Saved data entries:
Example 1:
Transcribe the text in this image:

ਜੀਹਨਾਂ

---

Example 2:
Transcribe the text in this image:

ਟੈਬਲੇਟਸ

▸ **Assignment**: Copy all of the data exactly.

▸ **Exercise answer**:
Example 1:
Transcribe the text in this image:

ਜੀਹਨਾਂ

---

Example 2:
Transcribe the text in this image:

ਟੈਬਲੇਟਸ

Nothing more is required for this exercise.